Are multivitamins good for anything? Like, are they the magic beans of our dreams?
Science keeps trying to say yes via research, but tends to come up short.
If you had to boil down public health advice regarding multivitamins, the two main points would be
- Don’t get your hopes up that multivitamin pills will cure you of anything, like cancer, because research says they won’t.
- Don’t take too many at once because you only need a very small dose of most vitamins and minerals to get by, and large doses are toxic.
While multivitamins are legitimately, if carefully, even reluctantly endorsed for pregnant women and people on highly restrictive diets, people are far better off getting their nutrients from food.
No miracle pill. It’s all a bit boring, isn’t it?
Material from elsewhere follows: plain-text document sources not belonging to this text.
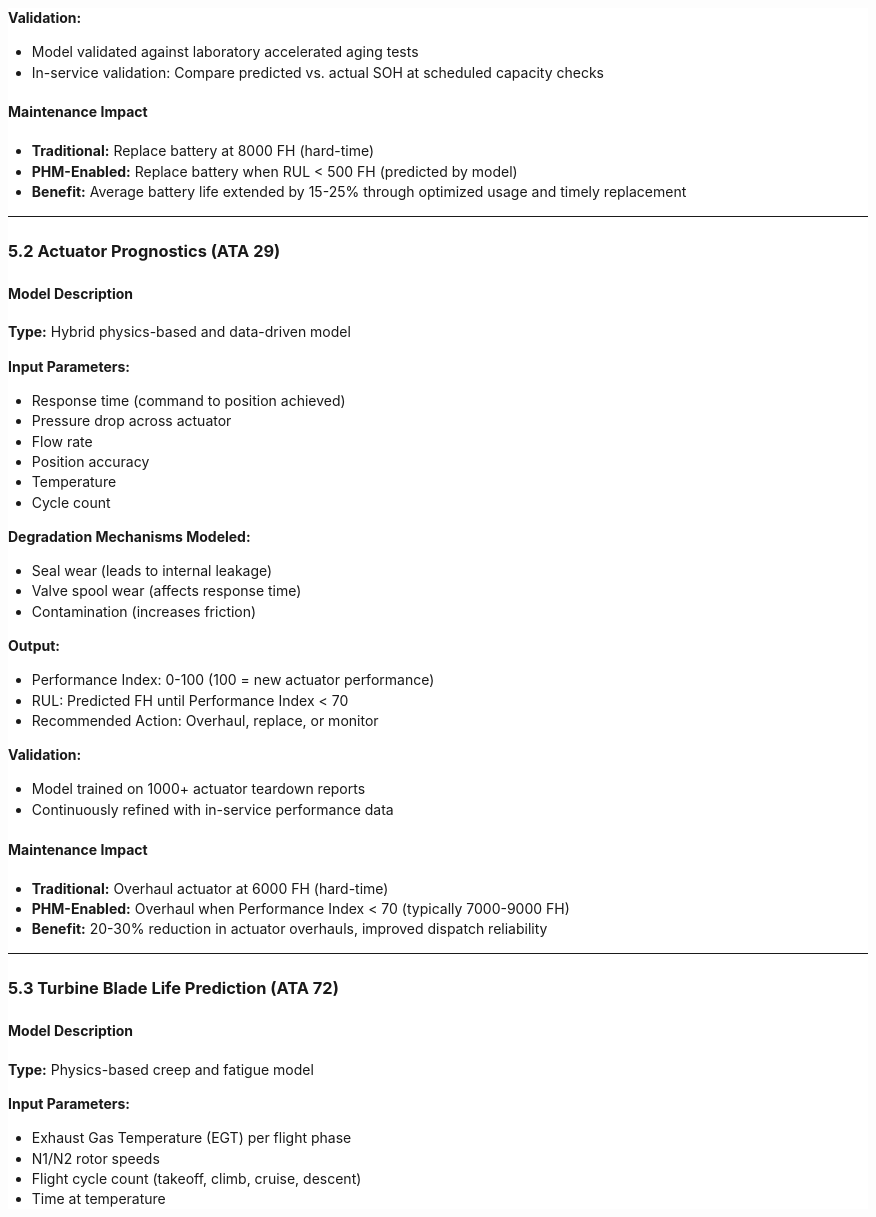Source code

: **Validation:**
- Model validated against laboratory accelerated aging tests
- In-service validation: Compare predicted vs. actual SOH at scheduled capacity checks

#### Maintenance Impact
- **Traditional:** Replace battery at 8000 FH (hard-time)
- **PHM-Enabled:** Replace battery when RUL < 500 FH (predicted by model)
- **Benefit:** Average battery life extended by 15-25% through optimized usage and timely replacement

---

### 5.2 Actuator Prognostics (ATA 29)

#### Model Description
**Type:** Hybrid physics-based and data-driven model

**Input Parameters:**
- Response time (command to position achieved)
- Pressure drop across actuator
- Flow rate
- Position accuracy
- Temperature
- Cycle count

**Degradation Mechanisms Modeled:**
- Seal wear (leads to internal leakage)
- Valve spool wear (affects response time)
- Contamination (increases friction)

**Output:**
- Performance Index: 0-100 (100 = new actuator performance)
- RUL: Predicted FH until Performance Index < 70
- Recommended Action: Overhaul, replace, or monitor

**Validation:**
- Model trained on 1000+ actuator teardown reports
- Continuously refined with in-service performance data

#### Maintenance Impact
- **Traditional:** Overhaul actuator at 6000 FH (hard-time)
- **PHM-Enabled:** Overhaul when Performance Index < 70 (typically 7000-9000 FH)
- **Benefit:** 20-30% reduction in actuator overhauls, improved dispatch reliability

---

### 5.3 Turbine Blade Life Prediction (ATA 72)

#### Model Description
**Type:** Physics-based creep and fatigue model

**Input Parameters:**
- Exhaust Gas Temperature (EGT) per flight phase
- N1/N2 rotor speeds
- Flight cycle count (takeoff, climb, cruise, descent)
- Time at temperature
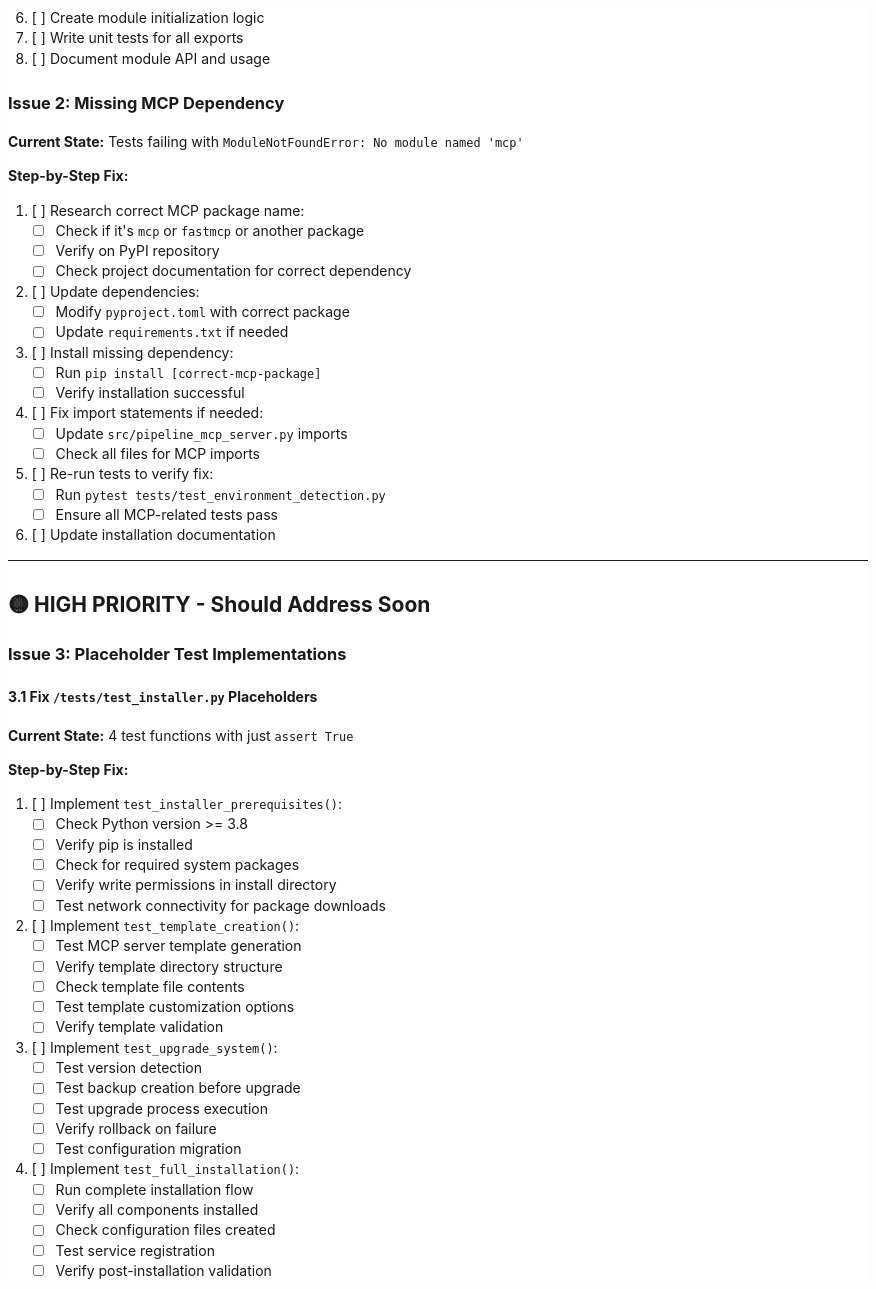 6. [ ] Create module initialization logic
7. [ ] Write unit tests for all exports
8. [ ] Document module API and usage

### Issue 2: Missing MCP Dependency

**Current State:** Tests failing with `ModuleNotFoundError: No module named 'mcp'`

**Step-by-Step Fix:**
1. [ ] Research correct MCP package name:
   - [ ] Check if it's `mcp` or `fastmcp` or another package
   - [ ] Verify on PyPI repository
   - [ ] Check project documentation for correct dependency
2. [ ] Update dependencies:
   - [ ] Modify `pyproject.toml` with correct package
   - [ ] Update `requirements.txt` if needed
3. [ ] Install missing dependency:
   - [ ] Run `pip install [correct-mcp-package]`
   - [ ] Verify installation successful
4. [ ] Fix import statements if needed:
   - [ ] Update `src/pipeline_mcp_server.py` imports
   - [ ] Check all files for MCP imports
5. [ ] Re-run tests to verify fix:
   - [ ] Run `pytest tests/test_environment_detection.py`
   - [ ] Ensure all MCP-related tests pass
6. [ ] Update installation documentation

---

## 🟡 HIGH PRIORITY - Should Address Soon

### Issue 3: Placeholder Test Implementations

#### 3.1 Fix `/tests/test_installer.py` Placeholders

**Current State:** 4 test functions with just `assert True`

**Step-by-Step Fix:**
1. [ ] Implement `test_installer_prerequisites()`:
   - [ ] Check Python version >= 3.8
   - [ ] Verify pip is installed
   - [ ] Check for required system packages
   - [ ] Verify write permissions in install directory
   - [ ] Test network connectivity for package downloads
2. [ ] Implement `test_template_creation()`:
   - [ ] Test MCP server template generation
   - [ ] Verify template directory structure
   - [ ] Check template file contents
   - [ ] Test template customization options
   - [ ] Verify template validation
3. [ ] Implement `test_upgrade_system()`:
   - [ ] Test version detection
   - [ ] Test backup creation before upgrade
   - [ ] Test upgrade process execution
   - [ ] Verify rollback on failure
   - [ ] Test configuration migration
4. [ ] Implement `test_full_installation()`:
   - [ ] Run complete installation flow
   - [ ] Verify all components installed
   - [ ] Check configuration files created
   - [ ] Test service registration
   - [ ] Verify post-installation validation
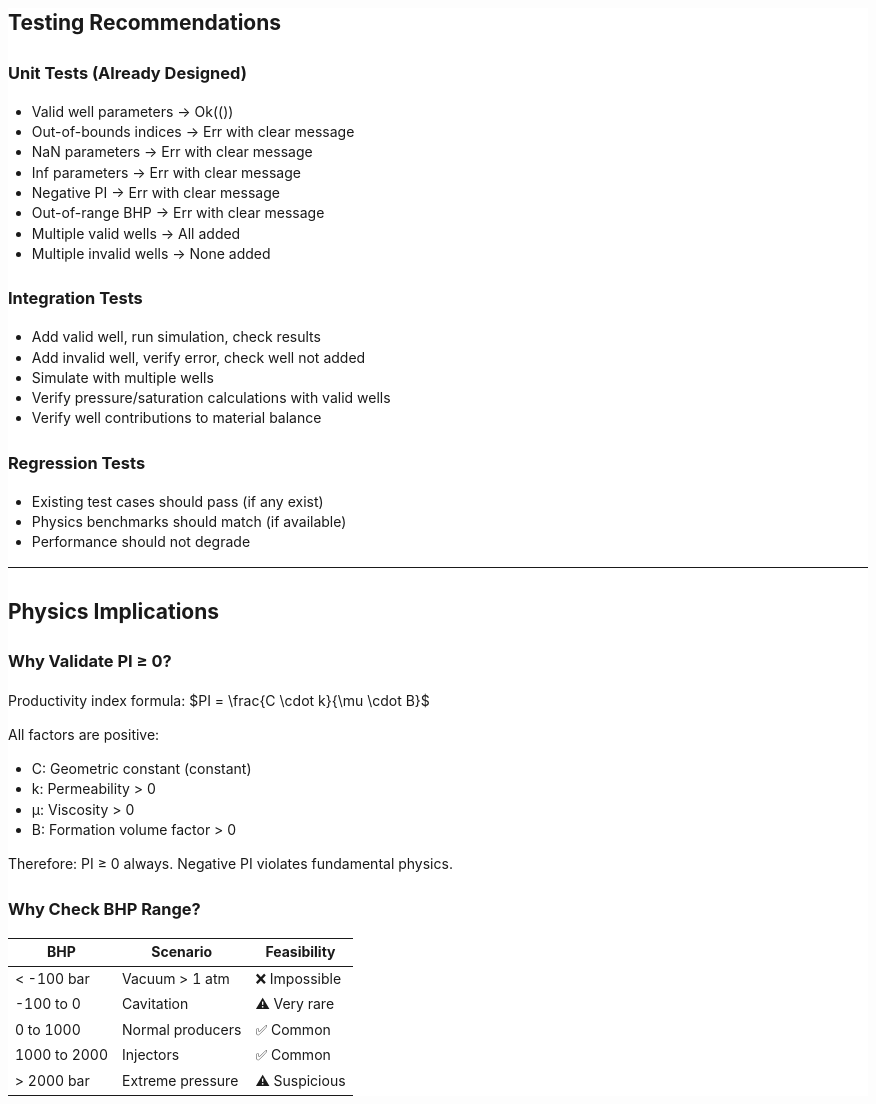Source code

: 
## Testing Recommendations

### Unit Tests (Already Designed)
- Valid well parameters → Ok(())
- Out-of-bounds indices → Err with clear message
- NaN parameters → Err with clear message
- Inf parameters → Err with clear message
- Negative PI → Err with clear message
- Out-of-range BHP → Err with clear message
- Multiple valid wells → All added
- Multiple invalid wells → None added

### Integration Tests
- Add valid well, run simulation, check results
- Add invalid well, verify error, check well not added
- Simulate with multiple wells
- Verify pressure/saturation calculations with valid wells
- Verify well contributions to material balance

### Regression Tests
- Existing test cases should pass (if any exist)
- Physics benchmarks should match (if available)
- Performance should not degrade

---

## Physics Implications

### Why Validate PI ≥ 0?

Productivity index formula: $PI = \frac{C \cdot k}{\mu \cdot B}$

All factors are positive:
- C: Geometric constant (constant)
- k: Permeability > 0
- μ: Viscosity > 0
- B: Formation volume factor > 0

Therefore: PI ≥ 0 always. Negative PI violates fundamental physics.

### Why Check BHP Range?

| BHP | Scenario | Feasibility |
|-----|----------|-------------|
| < -100 bar | Vacuum > 1 atm | ❌ Impossible |
| -100 to 0 | Cavitation | ⚠️ Very rare |
| 0 to 1000 | Normal producers | ✅ Common |
| 1000 to 2000 | Injectors | ✅ Common |
| > 2000 bar | Extreme pressure | ⚠️ Suspicious |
And then science found something
Last week, The Washington Post, TIME magazine, CNN and sites such as Medical News Today all reported that taking a single multivitamin capsule each day may slow memory loss in people 60 and older.
This was the overall finding of a ‘gold standard’ randomised study run by Columbia University and Brigham and Women’s Hospital/Harvard.
According to a statement from Columbia, the study (known as the COSMOS-Web study) involved more than 3500 adults (mostly non-Hispanic white) over age 60.
The participants were randomly assigned to take a daily multivitamin supplement or a placebo for three years.
At the end of each year, participants performed a series of online cognitive assessments at home. These were designed to test memory function, specifically in the hippocampus, an area of the brain which has a major role in learning and memory. It’s an area affected by normal ageing.
The findings
By the end of the first year, memory improved for people taking a daily multivitamin, compared with those taking a placebo.
The researchers estimate the improvement, which was sustained over the three-year study period, “was equivalent to about three years of age-related memory decline”.
What does that mean? Roughly speaking, the brains of vitamin eaters were about three years younger in terms of certain aspects of memory.
Curiously, the effect “was more pronounced in participants with underlying cardiovascular disease”.
Study leader Dr Adam M. Brickman, professor of neuropsychology at Columbia, said by way of possible explanation: “There is evidence that people with cardiovascular disease may have lower micronutrient levels that multivitamins may correct, but we don’t really know right now why the effect is stronger in this group.”
The results of the new study are consistent with another recent COSMOS study of more than 2200 older adults. This found that taking a daily multivitamin improved overall cognition, memory recall and attention – effects that were also more pronounced in those with underlying cardiovascular disease.
How significant?
The scientists have described the reported effects as “substantial” and “statistically significant”. Others have described them as interesting but small.
More details about the study put the findings into perspective. TND didn’t have access to the entire paper, just the abstract. However, CNN reported that participants were asked to learn 20 words on a computer program.
It was like a flash card exercise: they had three seconds to look at each word before it disappeared and the next word popped up.
Immediately after, participants “were asked to type all the words they could remember”.
Retested at the end of the first year, “the study found people who continued to take a daily multivitamin were able to remember, on average, nearly one extra word compared with those who took a placebo”.
These effects held for the duration of the study but seemed to plateau.
Does this translate into anything meaningful in real life? Maybe.
What appears to happen is a boost in short-term memory, which can be a bug bear once you get over 60.
What was I saying? Where did I leave the keys?
If that’s the case, any improvement of this early symptom of ageing catching up with you is worth further investigation.